Stories do not implant or invent desires. In real life, there is infidelity and there are secrecy and revelations. And yet, due cheifly to constraints of economy and technology, stories are required to reflect only certain aspects of our desires. Its not the values reflected in the stories that shape our beliefs on human nature and social mores. It is their collective and individual structures. Compare one society in which individuals read one grand narrative (e.g. the Bible, which is a collection of smaller stories, yes, but they have a unifying thread and they're typically treated as a single text) and see their lives as one grand narrative to a society in which individuals watch hundreds of different, unrelated narratives a year. We have little fragments of lives. It might have a baring on our desires or expectations for long-term relationships, as part of a marriage, a business, a country, an institution, etc.

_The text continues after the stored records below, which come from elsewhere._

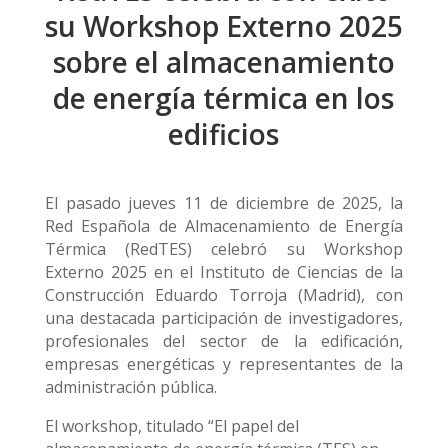
su Workshop Externo 2025
sobre el almacenamiento
de energía térmica en los
edificios
El pasado jueves 11 de diciembre de 2025, la
Red Española de Almacenamiento de Energía
Térmica (RedTES) celebró su Workshop
Externo 2025 en el Instituto de Ciencias de la
Construcción Eduardo Torroja (Madrid), con
una destacada participación de investigadores,
profesionales del sector de la edificación,
empresas energéticas y representantes de la
administración pública.
El workshop, titulado “El papel del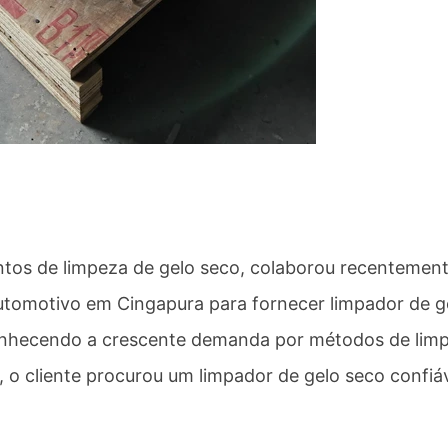
entos de limpeza de gelo seco, colaborou recentemen
tomotivo em Cingapura para fornecer limpador de g
conhecendo a crescente demanda por métodos de lim
a, o cliente procurou um limpador de gelo seco confiá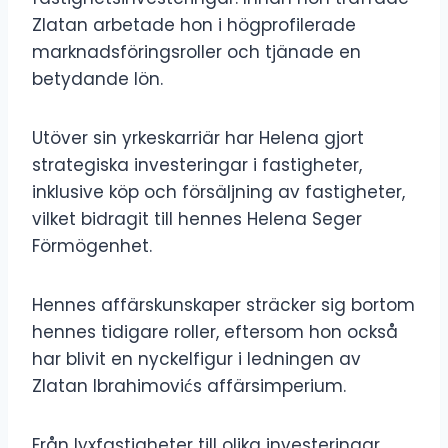
Zlatan arbetade hon i högprofilerade
marknadsföringsroller och tjänade en
betydande lön.
Utöver sin yrkeskarriär har Helena gjort
strategiska investeringar i fastigheter,
inklusive köp och försäljning av fastigheter,
vilket bidragit till hennes Helena Seger
Förmögenhet.
Hennes affärskunskaper sträcker sig bortom
hennes tidigare roller, eftersom hon också
har blivit en nyckelfigur i ledningen av
Zlatan Ibrahimovićs affärsimperium.
Från lyxfastigheter till olika investeringar,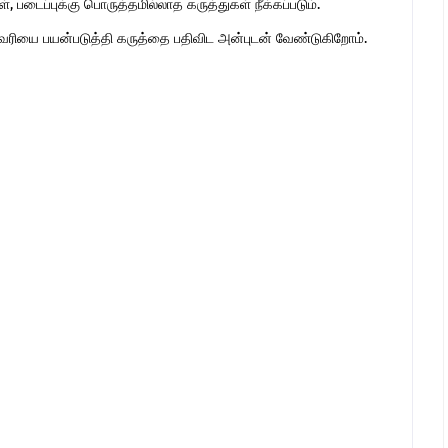
 படைப்புக்கு பொருத்தமில்லாத கருத்துகள் நீக்கப்படும்.
ுகவரியை பயன்படுத்தி கருத்தை பதிவிட அன்புடன் வேண்டுகிறோம்.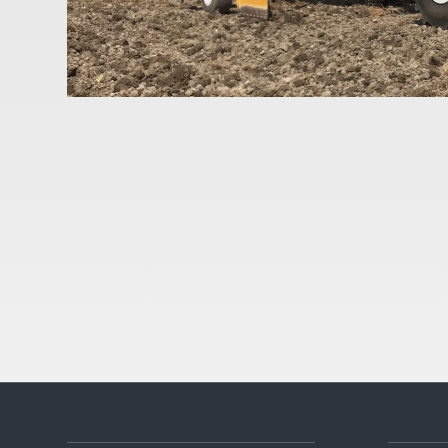
Bij ons kunt u terecht voor het voorfrezen, overtopfrezen,
met volveldsmachine. Voor het egaliseren beschikken wij o
Frezen en inzaaien in één werkgang is ook mogelijk!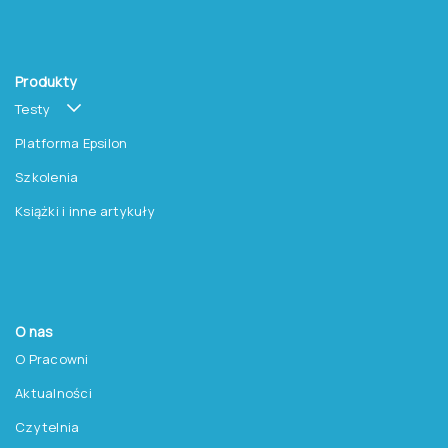
Produkty
Testy
Platforma Epsilon
Szkolenia
Książki i inne artykuły
O nas
O Pracowni
Aktualności
Czytelnia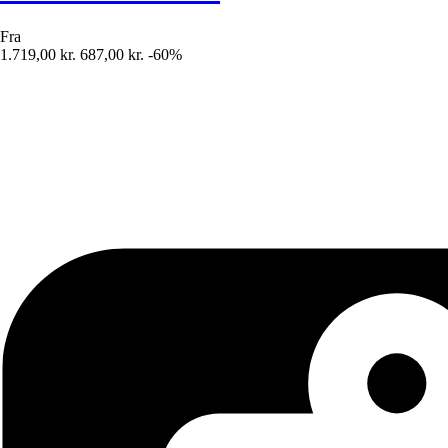
Fra
1.719,00 kr.
687,00 kr.
-60%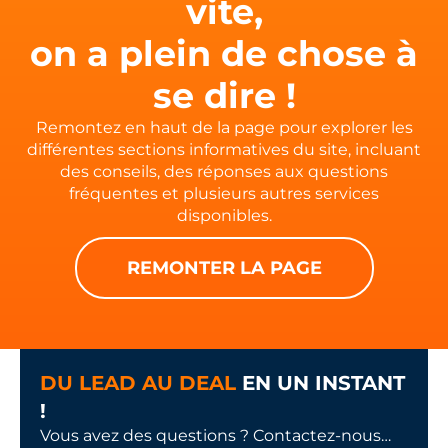
vite,
on a plein de chose à
se dire !
Remontez en haut de la page pour explorer les
différentes sections informatives du site, incluant
des conseils, des réponses aux questions
fréquentes et plusieurs autres services
disponibles.
REMONTER LA PAGE
DU LEAD AU DEAL
EN UN INSTANT
!
Vous avez des questions ? Contactez-nous…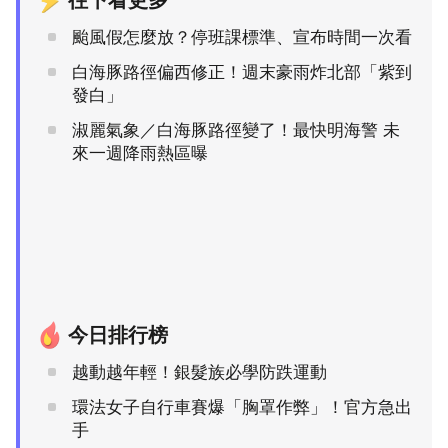
往下看更多
颱風假怎麼放？停班課標準、宣布時間一次看
白海豚路徑偏西修正！週末豪雨炸北部「紫到
發白」
淑麗氣象／白海豚路徑變了！最快明海警 未
來一週降雨熱區曝
今日排行榜
越動越年輕！銀髮族必學防跌運動
環法女子自行車賽爆「胸罩作弊」！官方急出
手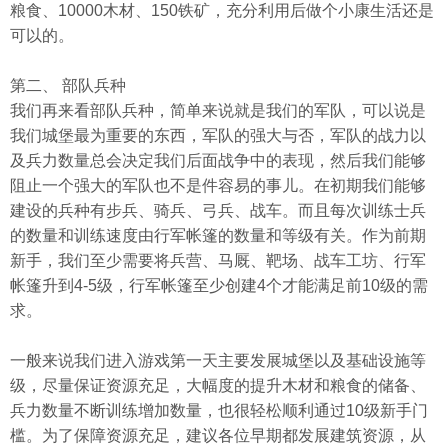
粮食、10000木材、150铁矿，充分利用后做个小康生活还是
可以的。
第二、 部队兵种
我们再来看部队兵种，简单来说就是我们的军队，可以说是
我们城堡最为重要的东西，军队的强大与否，军队的战力以
及兵力数量总会决定我们后面战争中的表现，然后我们能够
阻止一个强大的军队也不是件容易的事儿。在初期我们能够
建设的兵种有步兵、骑兵、弓兵、战车。而且每次训练士兵
的数量和训练速度由行军帐篷的数量和等级有关。作为前期
新手，我们至少需要将兵营、马厩、靶场、战车工坊、行军
帐篷升到4-5级，行军帐篷至少创建4个才能满足前10级的需
求。
一般来说我们进入游戏第一天主要发展城堡以及基础设施等
级，尽量保证资源充足，大幅度的提升木材和粮食的储备、
兵力数量不断训练增加数量，也很轻松顺利通过10级新手门
槛。为了保障资源充足，建议各位早期都发展建筑资源，从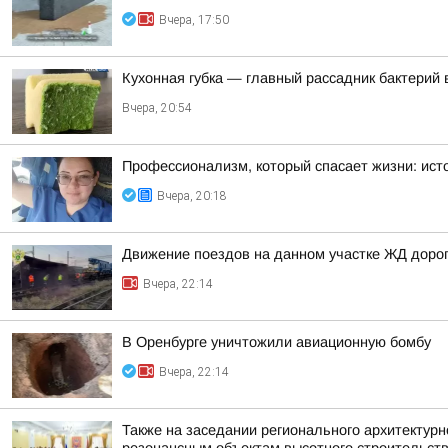
Вчера, 17:50
Кухонная губка — главный рассадник бактерий 
Вчера, 20:54
Профессионализм, который спасает жизни: ист
Вчера, 20:18
Движение поездов на данном участке ЖД дорог
Вчера, 22:14
В Оренбурге уничтожили авиационную бомбу
Вчера, 22:14
Также на заседании регионального архитектур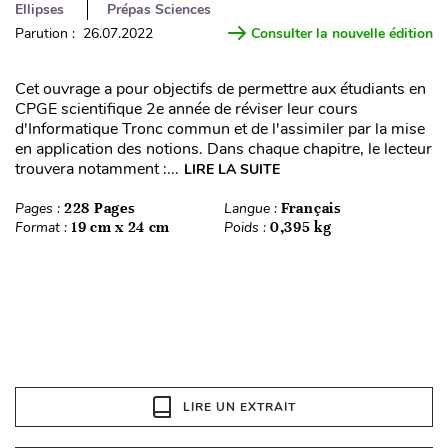
Ellipses
Prépas Sciences
Parution : 26.07.2022
Consulter la nouvelle édition
Cet ouvrage a pour objectifs de permettre aux étudiants en
CPGE scientifique 2e année de réviser leur cours
d'Informatique Tronc commun et de l'assimiler par la mise
en application des notions. Dans chaque chapitre, le lecteur
trouvera notamment :...
LIRE LA SUITE
Pages :
228 Pages
Langue :
Français
Format :
19 cm x 24 cm
Poids :
0,395 kg
LIRE UN EXTRAIT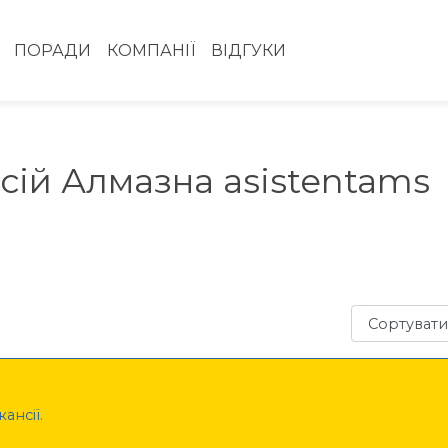
ПОРАДИ
КОМПАНІЇ
ВІДГУКИ
сій Алмазна asistentams
Сортувати з
ансії.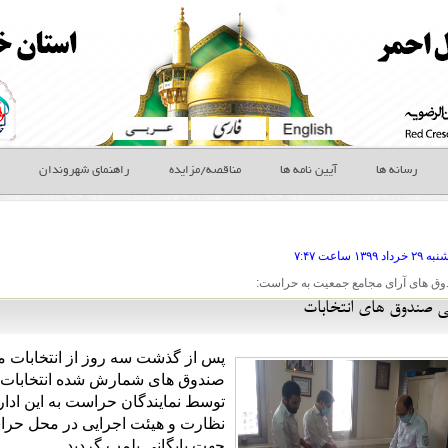
رسانه ها
آیین نامه ها
مناقصه/مزایده
راهنمای شهروندان
نبه ۲۹ خرداد
ساعت
۷:۴۷
ق های آرای مجامع جمعیت به حراست:
یی صندوق های انتخابات
پس از گذشت سه روز از انتخابات 
توسط نمایندگان حراست به این ادار
نظارت و هیئت اجرایی در محل حراس
جهت بایگانی پلمپ گردید.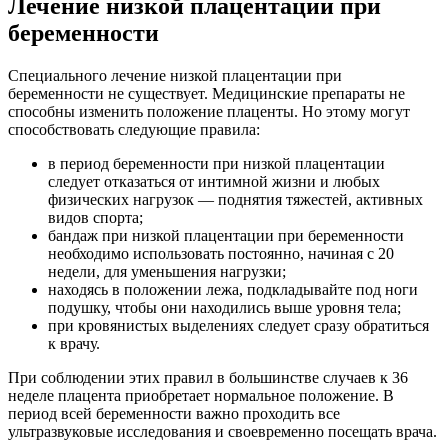
Лечение низкой плацентации при
беременности
Специального лечение низкой плацентации при
беременности не существует. Медицинские препараты не
способны изменить положение плаценты. Но этому могут
способствовать следующие правила:
в период беременности при низкой плацентации
следует отказаться от интимной жизни и любых
физических нагрузок — поднятия тяжестей, активных
видов спорта;
бандаж при низкой плацентации при беременности
необходимо использовать постоянно, начиная с 20
недели, для уменьшения нагрузки;
находясь в положении лежа, подкладывайте под ноги
подушку, чтобы они находились выше уровня тела;
при кровянистых выделениях следует сразу обратиться
к врачу.
При соблюдении этих правил в большинстве случаев к 36
неделе плацента приобретает нормальное положение. В
период всей беременности важно проходить все
ультразвуковые исследования и своевременно посещать врача.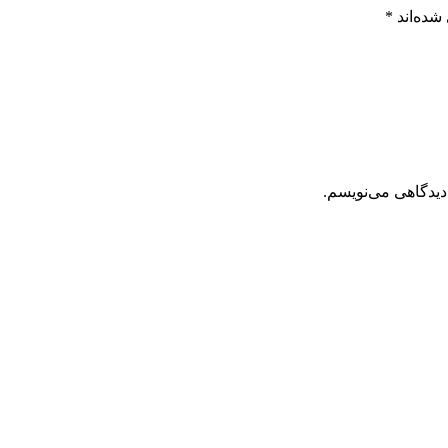
شده‌اند
*
دیدگاهی می‌نویسم.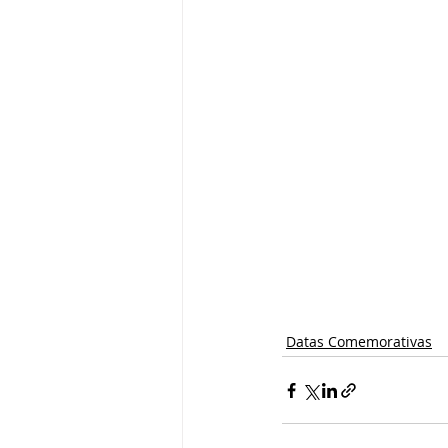
Datas Comemorativas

Surprise pregnancies (especially the kind that happens when two people fuck each other once and only once) are another matter. It just seems biologically unrealistic. If you took the number of times one night stands resulted in pregnancy on TV and compared it with the number of times they resulted in pregnancy in real life (again, good luck trying to prove this, but its still my hunch), you'd see a discrepancy.
But the effects issue is beside the point. I'm just sick of it is all. Yes, infidelity, pregnancy, and will-they-or-won't-they romances happen in real life to most people and, as they are universal, are compelling for that reason. But they're overused. In this world overcrowded by stories, it is not enough to be realistic. You must be original, even if it means being unrealistic, in order to be compelling.
So, I wasn't wild about the fact that this season-ender included the old stand-bys of pregancy and infidelity. But at least it treated the former in a somewhat unique manner, lingering on the scene of the revelation in which both characters were neither horrified nor overjoyed, but conveyed something in between (perhaps horror masked by a facade of acceptance and decorum, something that pervades the show). The music, the fade to black: it all had a nice feeling to it, set it apart from the slaps-in-the-faces and the rivers of tears that characterize most pregancy revelations. Or, to be more accurate, it didn't quite set it apart by itself. It characterized the show as an HBO show. It was the kind of scene, the kind of conclusion, that you would expect of The Wire or The Sopranos, that disquiet of ambiguity, the frustration of the need for closure that we all feel when we engage with stories, that frustration mirroring that of the characters.